The present invention relates to embedded processor cores and is particularly concerned with power savings at lower clock rates by implementing multiple width, merged architecture processing units.
Most modern electronic devices from cell phones, to DVD players, to high-speed computers, rely extensively on embedded processor cores to provide the flexibility and function for a continually complex environment. As functional complexity increases the embedded cores are required to provide increased processing power. Traditionally this required increase is accomplished through either creating a wider processor core that processes more data per instruction, increasing the clock rate to process more instructions per unit of time, or a combination of both techniques.
Power dissipation for embedded processors is important, especially for battery powered devices like cell phones and tablet computers. Every time a switching element within a design switches, power is dissipated. Designs that switch faster, with a higher clock rate, dissipate more power per unit of time. Designs that switch more elements every clock cycle dissipate more power per clock cycle. Therefore, processor internal power dissipation is a function of the number of switching elements (Clock Fan Out) and the number of clock cycles per unit of time (Clock Frequency). When processing power is increased, by increasing the clock frequency, the internal power dissipation is equally increased due to the increased number of switches per unit of time. When processing power is increased, by implementing a wider core or more switching elements per clock, the internal power dissipation is equally increased due to the increased clock fan out. Power is dissipated through the clock fan out tree even when the switching element does not switch.
Traditional power saving processor designs have reduced power by turning off the clock until an interrupt event happens that requires the processor to process some data. Many times this entails just a register check and does not require the full processing capability of the processor, however, the full clock fan out must be switched, which uses the full power requirement of the processor.
A second solution is to completely shut off the clock fan out tree and the PLL (Phase Locked Loop) that drives it.
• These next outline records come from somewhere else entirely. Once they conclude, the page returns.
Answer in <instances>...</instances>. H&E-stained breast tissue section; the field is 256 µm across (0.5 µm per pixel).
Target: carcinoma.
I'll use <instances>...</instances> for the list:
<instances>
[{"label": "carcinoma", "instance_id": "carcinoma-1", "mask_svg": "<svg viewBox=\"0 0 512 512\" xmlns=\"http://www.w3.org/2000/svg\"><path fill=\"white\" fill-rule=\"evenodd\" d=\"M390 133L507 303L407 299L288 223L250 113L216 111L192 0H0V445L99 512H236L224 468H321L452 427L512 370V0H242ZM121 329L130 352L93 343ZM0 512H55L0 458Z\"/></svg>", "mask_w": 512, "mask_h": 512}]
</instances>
This typically requires a significant amount of time to restart the clock and is not conducive to multiple starts and stops in a short period of time.
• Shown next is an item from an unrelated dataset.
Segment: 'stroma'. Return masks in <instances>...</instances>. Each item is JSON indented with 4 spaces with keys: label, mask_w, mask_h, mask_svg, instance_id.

There is thus demonstrated a need for an improved embedded processor architecture.
It is therefore an object of the present invention to provide an improved embedded processor architecture.
Other objects and advantages of the present invention will become obvious to the reader and it is intended that these objects and advantages are within the scope of the present invention. To the accomplishment of the above and related objects, this invention may be embodied in the form illustrated in the accompanying drawings. Attention is called to the fact, however, that the drawings are illustrative only, and that changes may be made in the specific construction illustrated and described within the scope of this disclosure.
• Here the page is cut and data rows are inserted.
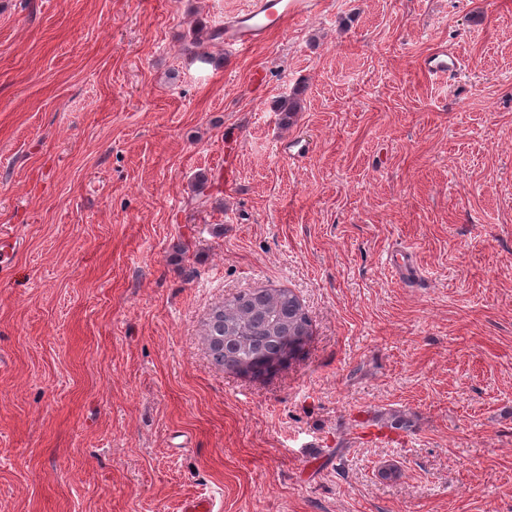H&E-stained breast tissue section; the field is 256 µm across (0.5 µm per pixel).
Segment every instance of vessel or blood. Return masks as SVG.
I'll return each instance as SVG.
<instances>
[{"instance_id":"1","label":"vessel or blood","mask_w":512,"mask_h":512,"mask_svg":"<svg viewBox=\"0 0 512 512\" xmlns=\"http://www.w3.org/2000/svg\"><path fill=\"white\" fill-rule=\"evenodd\" d=\"M319 5L320 0H250L242 12L225 17L224 45L233 49L260 44L288 19L314 14ZM458 67V59L444 48L421 62L422 70L437 79L447 78Z\"/></svg>"}]
</instances>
In accordance with an aspect of the present invention there is provided a multiple width, merged architecture, embedded processor core which is compatible with multiple sets of industry standard instructions. The core has two distinct modes within one load/store context. A reduced width mode is used for low power “book keeping” instructions. A wider, faster, and higher power mode is used for required processing.
The multi-width embedded core is a synthesizable core using an industry standard instruction set and architecture. The architecture is a traditional load/store architecture. The memory containing the instructions codes and the data is tightly coupled to the processor and is accessed on separate, 32 bit buses.
Referring to
Referring to
Referring to
When additional processing is needed, 32 bit mode can be entered by either calling a 32 bit mode function as defined in the interrupt table, or by setting the 32 bit mode bit which causes the processor to jump to the code address location defined by the DPTR register in the processor register space.
32 bit mode is the higher power mode. 32 bit instructions are compatible with an industry standard 16 bit instruction set for 32 bit processors. In this mode all instructions are 16 bits wide and 32 bits of working memory or ALU are accessed at a time. The internal working memory is directly available to the 32 bit mode instructions by overlapping a moveable, lower 8 bit register window on top of the working memory. This memory window allows the 32 bit register window to access all the 256 byte working memory. This mode accesses the internal working memory, four 8 bit bytes at a time.
When the 32 bit processing has completed, the processor is returned to 8 bit mode by the software. The software can return to 8 bit mode in one of two ways. If 32 bit mode was entered through a hardware or software interrupt, a “return from interrupt” instruction will disable 32 bit mode and continue processing from the vector table, then returning to the calling location. If 32 bit mode was entered by setting the 32 bit mode bit in the status register, software will clear the 32 bit mode bit. This will allow the processor to continue processing 8 bit instructions at the 8 bit program counter location.
Software program development for the core requires two industry standard compilers. The software is developed in an industry standard high level language like C++. At compile time the source code is pre-processed into two separate groups, 8 bit and 32 bit as defined in PRAGMA's in the code. Each set of high level code is routed to the appropriate compiler. At link time the two sets of code objects are linked to different locations within the instruction memory. The different sets of code are then used as described above.
The foregoing descriptions of specific embodiments of the present invention have been presented for purposes of illustration and description. They are not intended to be exhaustive or to limit the present invention to the precise forms disclosed, and obviously many modifications and variations are possible in light of the above teaching. The exemplary embodiment was chosen and described in order to best explain the principles of the present invention and its practical application, to thereby enable others skilled in the art to best utilize the present invention and various embodiments with various modifications as are suited to the particular use contemplated.